Board members are scheduled to meet at 5:30 p.m. Wednesday to review the agency’s financial condition, nine months after Visiting Nurses stopped taking new patients for the home-care program, cut managerial salaries, eliminated employee pay raises, stopped making contributions to employee retirement funds and slashed overtime pay.

The cuts have the agency on course for a balanced budget, Rehmer said, but board members aren’t taking any chances. They want to be sure their books are in good shape before asking for more money later this year from Douglas County commissioners.

‘We want to help’

The request will come in the wake of a stinging rebuke last month from commissioners, who rejected the agency’s application for an $80,000 financing boost. Visiting Nurses had sought the money to help salve financial wounds opened by cuts in Medicare and Medicaid programs and swelling demand for home-care services.
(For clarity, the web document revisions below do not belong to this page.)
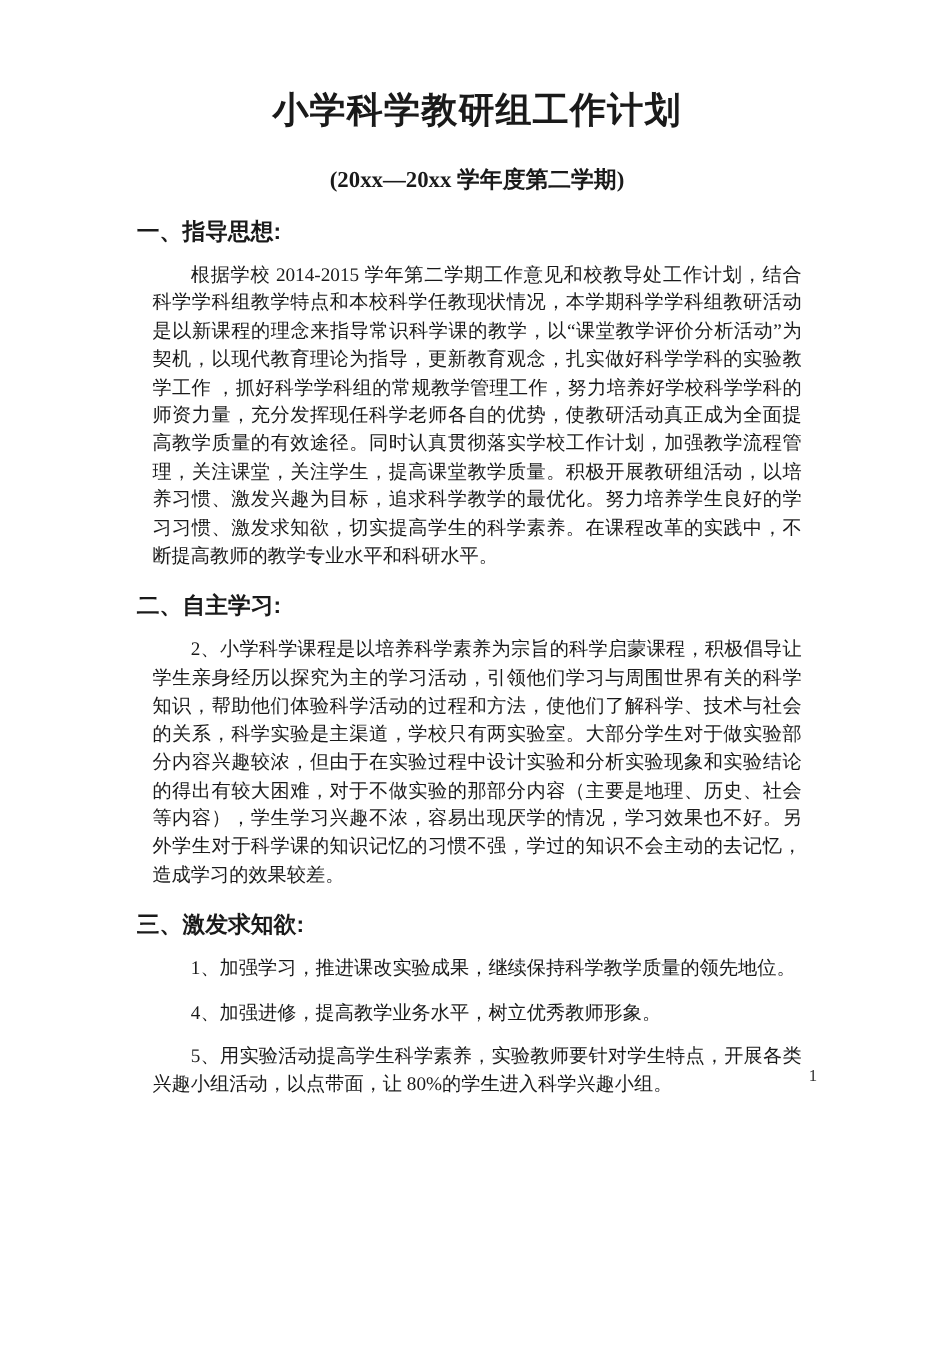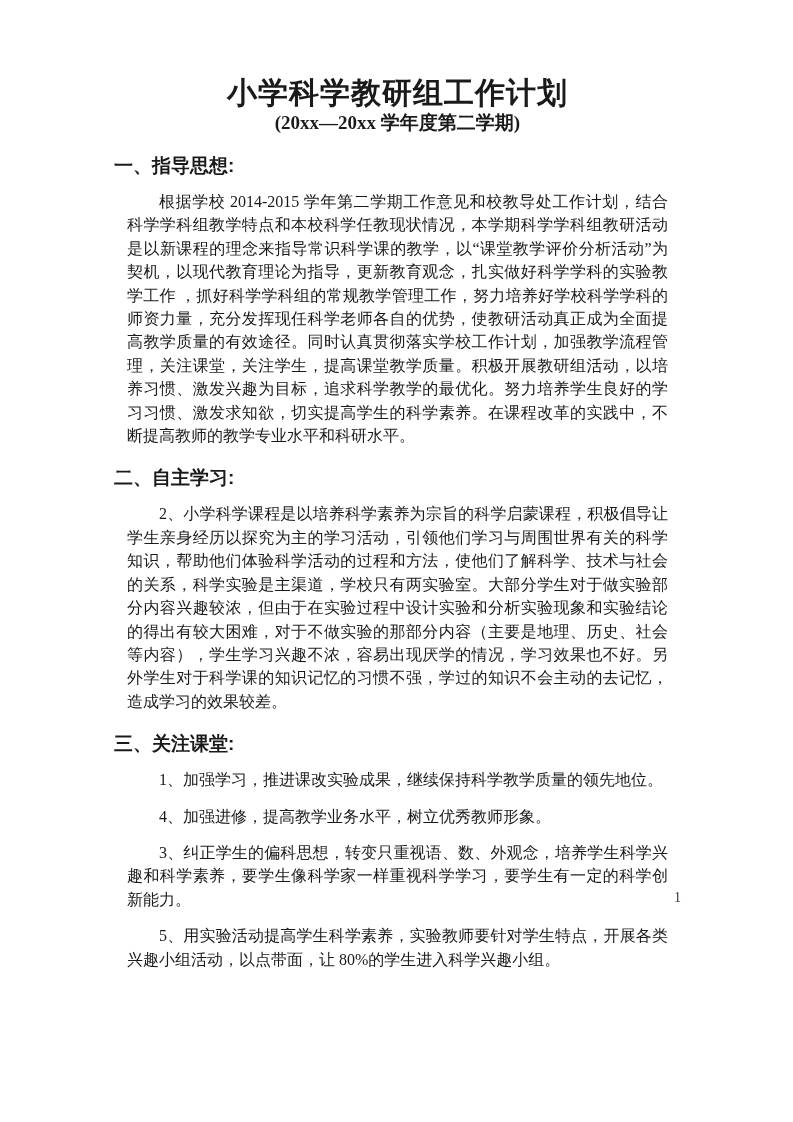--- a/index.html
+++ b/index.html
@@ -25,20 +25,21 @@
     line-height: 34px;
     text-align: center;
     letter-spacing: 1px;
     margin: 0;
   }
   .doc-subtitle {
     font-weight: 700;
     font-size: 19px;
     line-height: 25px;
     text-align: center;
+    margin-top: 28px;
   }
   .sec-heading {
     font-family: "Liberation Sans", "DejaVu Sans", sans-serif;
     font-weight: 700;
     font-size: 19px;
     line-height: 22px;
     margin: 20px 0 7px 0;
   }
   .body-para {
     font-size: 16px;
@@ -69,23 +70,22 @@
     <h2 class="sec-heading">一、指导思想:</h2>
     <p class="body-para">根据学校 2014-2015 学年第二学期工作意见和校教导处工作计划，结合科学学科组教学特点和本校科学任教现状情况，本学期科学学科组教研活动是以新课程的理念来指导常识科学课的教学，以“课堂教学评价分析活动”为契机，以现代教育理论为指导，更新教育观念，扎实做好科学学科的实验教学工作 ，抓好科学学科组的常规教学管理工作，努力培养好学校科学学科的师资力量，充分发挥现任科学老师各自的优势，使教研活动真正成为全面提高教学质量的有效途径。同时认真贯彻落实学校工作计划，加强教学流程管理，关注课堂，关注学生，提高课堂教学质量。积极开展教研组活动，以培养习惯、激发兴趣为目标，追求科学教学的最优化。努力培养学生良好的学习习惯、激发求知欲，切实提高学生的科学素养。在课程改革的实践中，不断提高教师的教学专业水平和科研水平。</p>
   </section>
 
   <section>
     <h2 class="sec-heading">二、自主学习:</h2>
     <p class="body-para">2、小学科学课程是以培养科学素养为宗旨的科学启蒙课程，积极倡导让学生亲身经历以探究为主的学习活动，引领他们学习与周围世界有关的科学知识，帮助他们体验科学活动的过程和方法，使他们了解科学、技术与社会的关系，科学实验是主渠道，学校只有两实验室。大部分学生对于做实验部分内容兴趣较浓，但由于在实验过程中设计实验和分析实验现象和实验结论的得出有较大困难，对于不做实验的那部分内容（主要是地理、历史、社会等内容），学生学习兴趣不浓，容易出现厌学的情况，学习效果也不好。另外学生对于科学课的知识记忆的习惯不强，学过的知识不会主动的去记忆，造成学习的效果较差。</p>
   </section>
 
   <section>
-    <h2 class="sec-heading">三、关注课堂:</h2>
+    <h2 class="sec-heading">三、激发求知欲:</h2>
     <p class="body-para">1、加强学习，推进课改实验成果，继续保持科学教学质量的领先地位。</p>
     <p class="body-para">4、加强进修，提高教学业务水平，树立优秀教师形象。</p>
-    <p class="body-para">3、纠正学生的偏科思想，转变只重视语、数、外观念，培养学生科学兴趣和科学素养，要学生像科学家一样重视科学学习，要学生有一定的科学创新能力。</p>
     <p class="body-para">5、用实验活动提高学生科学素养，实验教师要针对学生特点，开展各类兴趣小组活动，以点带面，让 80%的学生进入科学兴趣小组。</p>
 
   </section>
 
   <div class="page-number">1</div>
 
 </div>
 
 </body></html>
At the time, commissioners said they were worried that Visiting Nurses didn’t have a clear vision for making ends meet financially. The agency’s own budget request indicated that Visiting Nurses expected to fall $240,000 short of its budget needs for this year, after ending 2003 about $580,000 short of expectations.
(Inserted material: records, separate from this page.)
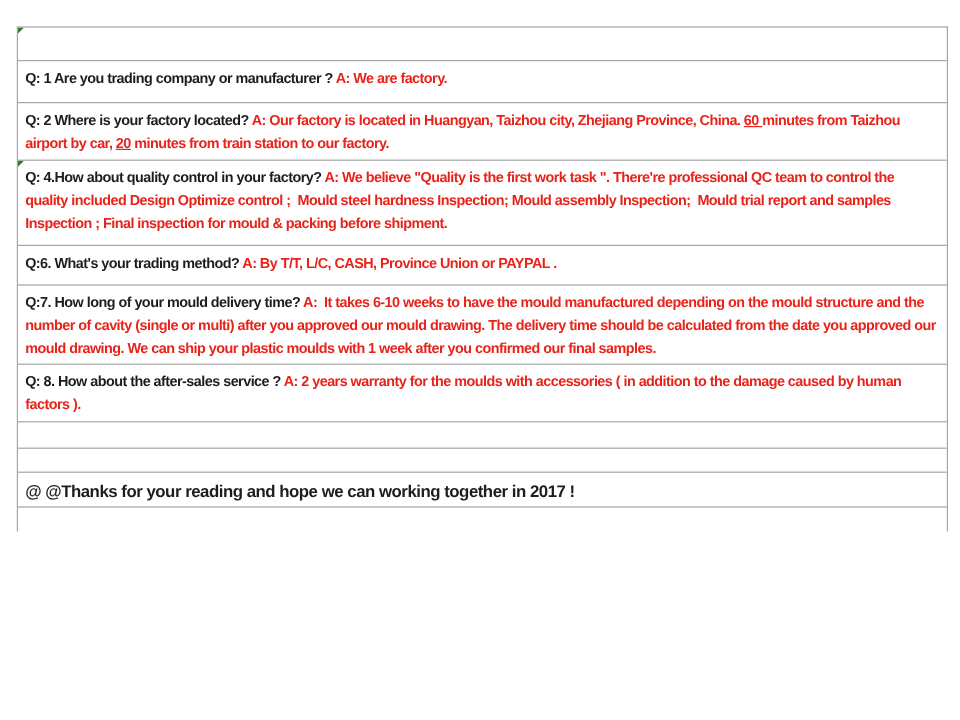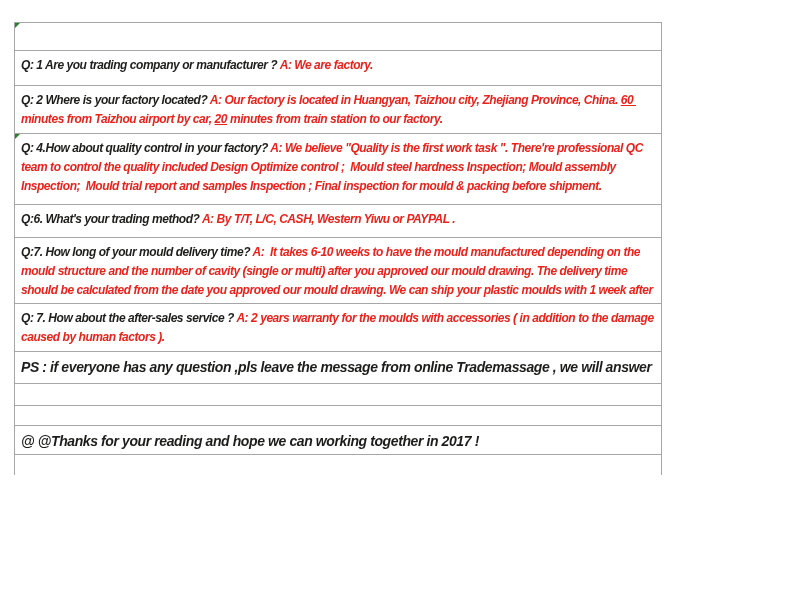--- a/index.html
+++ b/index.html
@@ -8,27 +8,26 @@
     background: #ffffff;
     width: 800px;
     height: 600px;
     font-family: "Liberation Sans", sans-serif;
     overflow: hidden;
   }
   .sheet {
     position: absolute;
     left: 14px;
     top: 22px;
-    width: 648px;
+    width: 776px;
     box-sizing: border-box;
     border-left: 1px solid var(--border-color, #a6a6a6);
     border-right: 1px solid var(--border-color, #a6a6a6);
     border-top: 1px solid var(--border-color, #a6a6a6);
     background: #ffffff;
-    font-style: italic;
   }
   .row {
     position: relative;
     box-sizing: border-box;
     border-bottom: 1px solid var(--border-color, #a6a6a6);
     padding: 5px 6px 0 6px;
     overflow: hidden;
     font-weight: bold;
     font-size: 12px;
     line-height: 19px;
@@ -72,22 +71,21 @@
 
 <div class="sheet">
   <div class="row title-row" id="title-row" style="height: 28px;">
     <span class="marker" id="title-marker"></span>
     
   </div>
   <div id="faq-rows">
       <div class="row" style="height: 35px;"><span class="seg-question">Q: 1 Are you trading company or manufacturer ? </span><span class="seg-answer">A: We are factory.</span></div>
       <div class="row" style="height: 48px;"><span class="seg-question">Q: 2 Where is your factory located? </span><span class="seg-answer">A: Our factory is located in Huangyan, Taizhou city, Zhejiang Province, China. </span><span class="seg-answer seg-underline">60 </span><span class="seg-answer">minutes from Taizhou airport by car, </span><span class="seg-answer seg-underline">20</span><span class="seg-answer"> minutes from train station to our factory.</span></div>
       <div class="row" style="height: 71px;"><span class="marker"></span><span class="seg-question">Q: 4.How about quality control in your factory? </span><span class="seg-answer">A: We believe "Quality is the first work task ". There're professional QC team to control the quality included Design Optimize control ;  Mould steel hardness Inspection; Mould assembly Inspection;  Mould trial report and samples Inspection ; Final inspection for mould &amp; packing before shipment.</span></div>
-      <div class="row" style="height: 33px;"><span class="seg-question">Q:6. What's your trading method? </span><span class="seg-answer">A: By T/T, L/C, CASH, Western Yiwu or PAYPAL .</span></div>
+      <div class="row" style="height: 33px;"><span class="seg-question">Q:6. What's your trading method? </span><span class="seg-answer">A: By T/T, L/C, CASH, Province Union or PAYPAL .</span></div>
       <div class="row" style="height: 66px;"><span class="seg-question">Q:7. How long of your mould delivery time? </span><span class="seg-answer">A:  It takes 6-10 weeks to have the mould manufactured depending on the mould structure and the number of cavity (single or multi) after you approved our mould drawing. The delivery time should be calculated from the date you approved our mould drawing. We can ship your plastic moulds with 1 week after you confirmed our final samples.</span></div>
-      <div class="row" style="height: 48px;"><span class="seg-question">Q: 7. How about the after-sales service ? </span><span class="seg-answer">A: 2 years warranty for the moulds with accessories ( in addition to the damage caused by human factors ).</span></div>
-      <div class="row large" style="height: 32px;"><span class="seg-question">PS : if everyone has any question ,pls leave the message from online Trademassage , we will answer within  24 hours !</span></div>
+      <div class="row" style="height: 48px;"><span class="seg-question">Q: 8. How about the after-sales service ? </span><span class="seg-answer">A: 2 years warranty for the moulds with accessories ( in addition to the damage caused by human factors ).</span></div>
       <div class="row" style="height: 22px;"></div>
       <div class="row" style="height: 20px;"></div>
       <div class="row large" style="height: 29px;"><span class="seg-question">@ @Thanks for your reading and hope we can working together in 2017 !</span></div>
     </div>
   <div class="row partial-row" id="partial-row" style="height: 20px;"></div>
 </div>
 
 </body></html>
Commissioners say they’re still concerned, but remain more than willing to help, as long as the agency can show that the financial bleeding has stopped.

“We want to help them,” Commissioner Bob Johnson said last week. “We want to give them support. …
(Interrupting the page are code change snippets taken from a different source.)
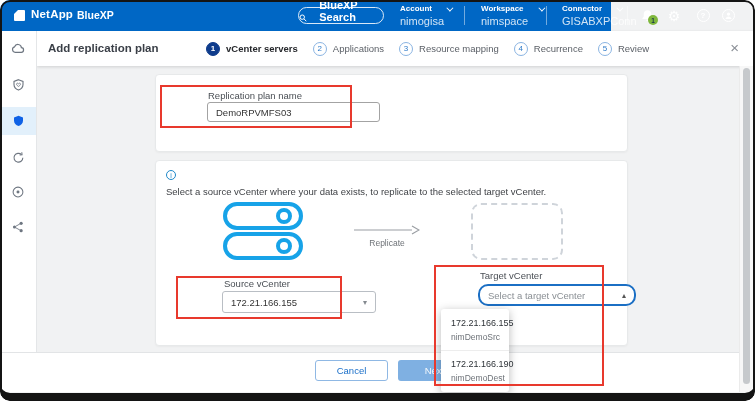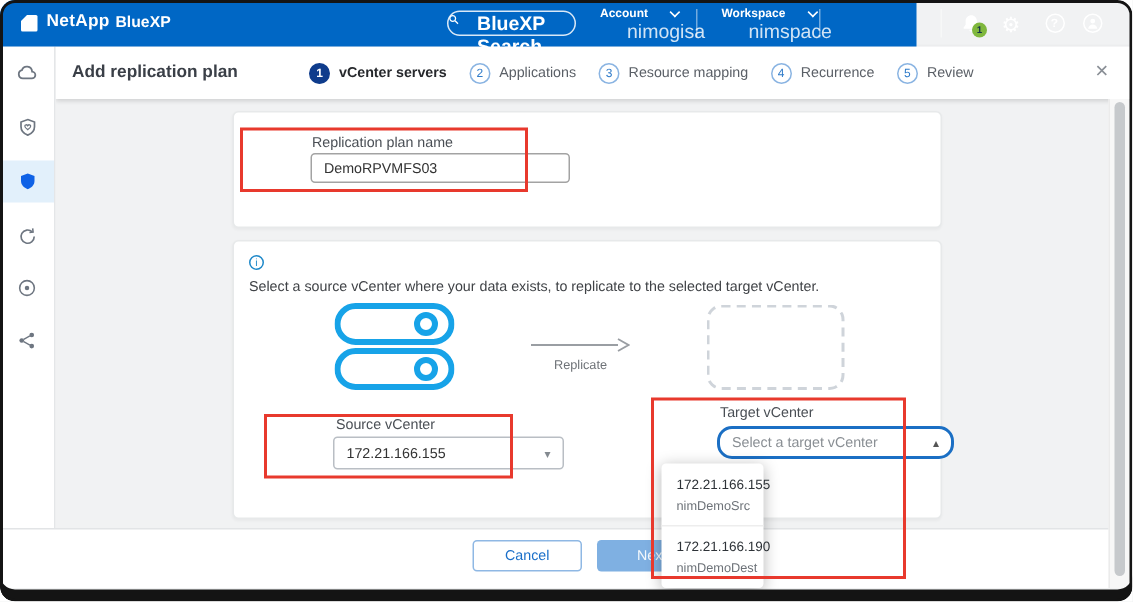--- a/index.html
+++ b/index.html
@@ -7,24 +7,24 @@
   .frame { position:relative; width:755px; height:401px; overflow:hidden; border-radius:10px; background:#f1f2f3; }
   .frame-border { position:absolute; inset:0; border-radius:10px; pointer-events:none; z-index:100;
     box-shadow: inset 0 0 0 2px #141414, inset 0 -8px 0 0 #141414; }
 
   
   .topbar { position:absolute; left:0; top:0; width:611px; height:31px; background:#0067C5; z-index:20; display:flex; align-items:center; }
   .logo-mark { position:absolute; left:14px; top:10px; width:11px; height:11px; background:#fff; border-radius:1px; }
   .logo-mark:before { content:""; position:absolute; left:0; top:0; width:4px; height:4px; background:#0067C5; clip-path:polygon(0 0,100% 0,0 100%); }
   .brand { position:absolute; left:31px; top:8px; color:#fff; font-size:11.5px; font-weight:bold; letter-spacing:.2px; }
   .product { position:absolute; left:77px; top:9px; color:#fff; font-size:10.5px; font-weight:bold; }
-  .search-pill { position:absolute; left:298px; top:7px; width:86px; height:17px; border:1px solid rgba(255,255,255,.85); border-radius:9px; display:flex; align-items:flex-start; justify-content:center; gap:12px; color:#fff; font-size:13px; font-weight:bold; cursor:pointer; }
+  .search-pill { position:absolute; left:298px; top:7px; width:86px; height:17px; border:1px solid rgba(255,255,255,.85); border-radius:9px; display:flex; align-items:flex-end; justify-content:center; gap:12px; color:#fff; font-size:11px; font-weight:bold; cursor:pointer; }
   .hmenu { position:absolute; top:4px; height:24px; color:#fff; cursor:pointer; }
   .hmenu .lab { font-size:8px; font-weight:bold; line-height:10px; display:flex; align-items:center; gap:14px; }
-  .hmenu .val { font-size:13px; opacity:.82; line-height:10px; margin-top:2px;margin-left:18px; }
+  .hmenu .val { font-size:11px; opacity:.82; line-height:10px; margin-top:2px; }
   .chev { display:inline-block; width:5px; height:5px; border-right:1.4px solid #fff; border-bottom:1.4px solid #fff; transform:rotate(45deg) translateY(-2px); }
   .vdiv { position:absolute; top:6px; width:1px; height:19px; background:rgba(255,255,255,.45); }
   .hicon { position:absolute; top:0; height:31px; display:flex; align-items:center; justify-content:center; color:#fff; cursor:pointer; }
   .badge { position:absolute; left:648px; top:15px; width:10px; height:10px; border-radius:50%; background:#7FB73D; color:#17344d; font-size:6.5px; font-weight:bold; display:flex; align-items:center; justify-content:center; z-index:2; }
   .circ-ic { width:13px; height:13px; border:1.4px solid #fff; border-radius:50%; display:flex; align-items:center; justify-content:center; font-size:8px; font-weight:bold; color:#fff; }
 
   
   .subbar { position:absolute; left:37px; top:31px; width:718px; height:35px; background:#fff; box-shadow:0 1px 3px rgba(0,0,0,.14); z-index:10; }
   .wizard-title { position:absolute; left:11px; top:11px; font-size:11.5px; font-weight:bold; color:#3a3f47; }
   .steps { position:absolute; left:169px; top:0; height:35px; display:flex; align-items:center; gap:15px; }
@@ -112,20 +112,27 @@
 
     <div class="hmenu" style="left:481px;">
       <div class="lab">
           <span>Workspace</span>
           <span class="chev"></span>
         </div>
       <div class="val">nimspace</div>
     </div>
     <div class="vdiv" style="left:546px;"></div>
 
+    <div class="hmenu" style="left:562px;">
+      <div class="lab">
+          <span>Connector</span>
+          <span class="chev"></span>
+        </div>
+      <div class="val">GISABXPConn</div>
+    </div>
     <div class="vdiv" style="left:627px;"></div>
 
     <div class="hicon" style="left:638px; width:18px;">
       <svg width="15" height="16" viewBox="0 0 16 16">
         <path d="M8 1.8c-2.3 0-4 1.8-4 4v2.8L2.6 10.4c-.3.4 0 .9.5.9h9.8c.5 0 .8-.5.5-.9L12 8.6V5.8c0-2.2-1.7-4-4-4z" fill="#fff"></path>
         <path d="M6.5 12.1c.2.9.8 1.4 1.5 1.4s1.3-.5 1.5-1.4z" fill="#fff"></path>
       </svg>
     </div>
     <div class="badge">1</div>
“I have no doubt that Visiting Nurses is doing the right things, as far as serving the needs of the community. (But) you have to start doing the right things that you can afford to do.”

Such talk is both comforting and worrisome for Hilda Enoch, whose husband received care from Visiting Nurses after suffering a stroke.

While Enoch understands that commissioners support the agency and its work, she remains concerned that elected officials — at all levels of government — are failing to recognize the importance of caring for elderly people in their own homes.

‘A terrible dilemma’

Medicare and Medicaid cuts are forcing more people to seek local services, such as the home-care program offered by Visiting Nurses. And with local governments facing rising demands for everything from roads to law enforcement, Enoch worries that people unable to afford proper care no longer will be able to get the help they need to live.

“It’s a terrible dilemma,” she said.

Jan Jenkins, executive director for Visiting Nurses, said getting another $80,000 from the county would help make a positive difference. With an average visit cost of $99, the county’s money would finance 808 more trips next year.

For a program that sent nurses, therapists and care aides into homes 16,423 times last year, the investment would represent a 5 percent increase — an increase designed to provide some comfort by easing an agency’s financial pain in dealing with clients unable to pay their own way.

“We don’t want to have to stop seeing those patients, but without extra funding we’ll have to put a limit — we’ve already put a limit — on how many people we can afford to do that way,” she said. “You’re cutting people out, and that’s the part that hurts.”